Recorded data
════════════════
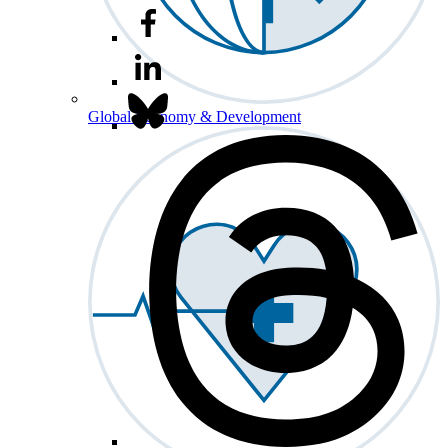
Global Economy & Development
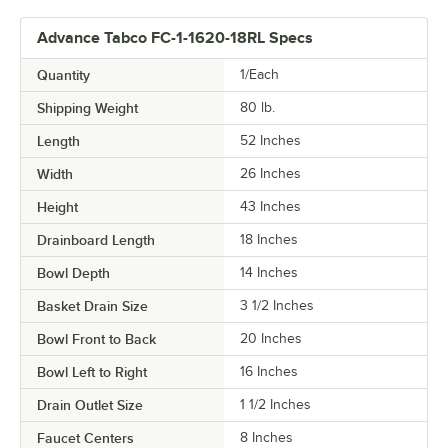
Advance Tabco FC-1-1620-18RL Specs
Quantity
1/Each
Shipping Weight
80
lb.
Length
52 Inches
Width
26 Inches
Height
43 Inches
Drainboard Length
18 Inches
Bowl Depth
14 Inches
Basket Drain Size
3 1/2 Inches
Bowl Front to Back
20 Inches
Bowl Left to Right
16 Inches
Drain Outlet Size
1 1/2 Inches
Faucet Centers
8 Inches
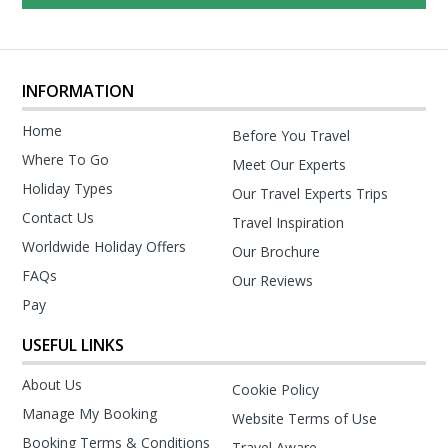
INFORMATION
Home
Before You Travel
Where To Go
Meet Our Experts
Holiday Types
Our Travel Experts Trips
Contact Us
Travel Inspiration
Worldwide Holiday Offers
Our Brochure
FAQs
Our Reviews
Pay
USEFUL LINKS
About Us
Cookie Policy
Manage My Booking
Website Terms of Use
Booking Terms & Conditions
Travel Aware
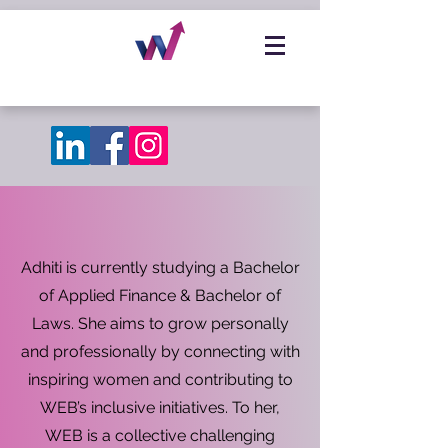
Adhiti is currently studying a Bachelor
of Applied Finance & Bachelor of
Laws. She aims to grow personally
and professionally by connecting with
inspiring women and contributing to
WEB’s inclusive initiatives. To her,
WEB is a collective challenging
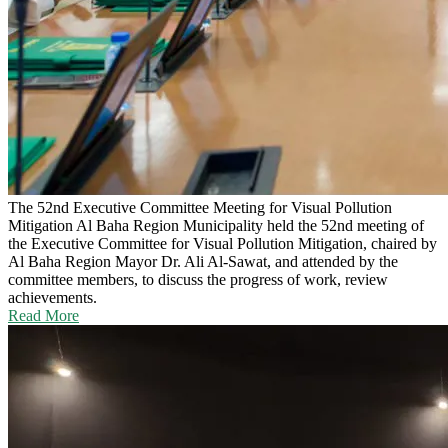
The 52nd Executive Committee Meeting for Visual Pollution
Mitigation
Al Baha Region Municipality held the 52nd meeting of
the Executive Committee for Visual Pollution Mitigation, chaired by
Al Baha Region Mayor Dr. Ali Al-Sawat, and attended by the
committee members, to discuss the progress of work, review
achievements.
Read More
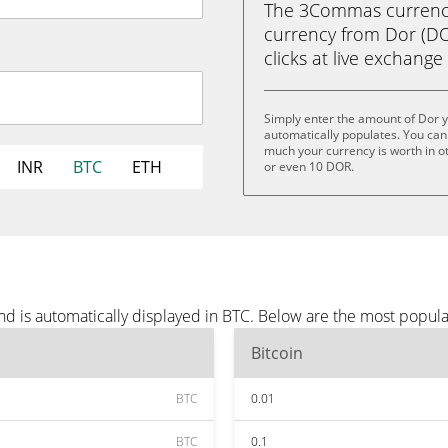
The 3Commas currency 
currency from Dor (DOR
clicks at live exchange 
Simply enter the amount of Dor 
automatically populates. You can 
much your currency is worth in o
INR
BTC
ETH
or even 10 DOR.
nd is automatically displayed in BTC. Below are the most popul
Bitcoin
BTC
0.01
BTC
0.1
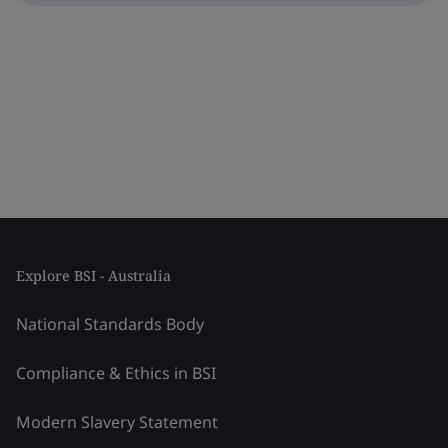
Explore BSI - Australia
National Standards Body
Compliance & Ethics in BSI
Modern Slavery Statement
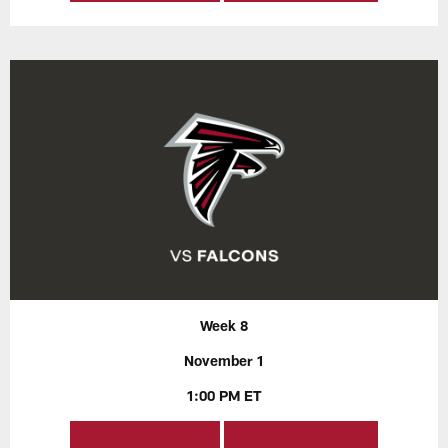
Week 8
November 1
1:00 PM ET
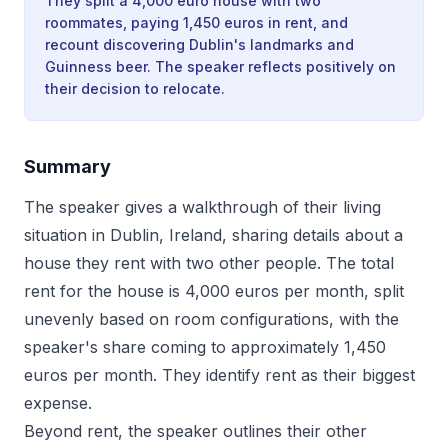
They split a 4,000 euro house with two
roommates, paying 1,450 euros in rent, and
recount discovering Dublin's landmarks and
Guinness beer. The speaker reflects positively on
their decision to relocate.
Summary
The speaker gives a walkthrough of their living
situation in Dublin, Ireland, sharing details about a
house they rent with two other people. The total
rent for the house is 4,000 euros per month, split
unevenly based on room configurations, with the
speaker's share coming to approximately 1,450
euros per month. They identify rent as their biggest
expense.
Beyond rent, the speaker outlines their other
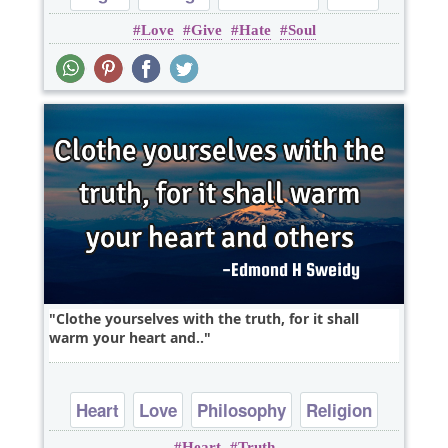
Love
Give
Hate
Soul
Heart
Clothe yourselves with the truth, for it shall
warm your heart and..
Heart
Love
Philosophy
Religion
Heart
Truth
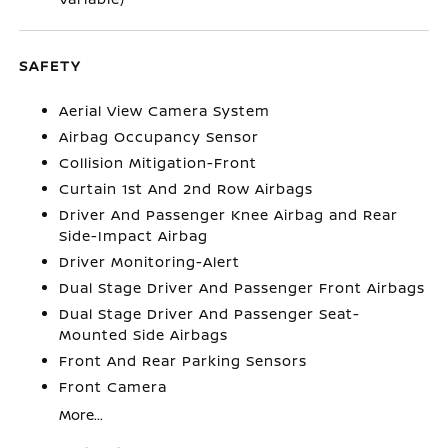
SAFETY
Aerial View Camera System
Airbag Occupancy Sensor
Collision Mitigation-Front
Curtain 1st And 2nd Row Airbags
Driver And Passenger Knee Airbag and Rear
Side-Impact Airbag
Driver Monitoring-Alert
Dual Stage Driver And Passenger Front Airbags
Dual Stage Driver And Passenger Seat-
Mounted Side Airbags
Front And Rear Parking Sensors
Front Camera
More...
════════════════
▶ _TASK DIRECTIONS_:
Show every line above in which the word "Pollution" appears.

▶ _RESPONSE BELOW_:
The 52nd Executive Committee Meeting for Visual Pollution
the Executive Committee for Visual Pollution Mitigation, chaired by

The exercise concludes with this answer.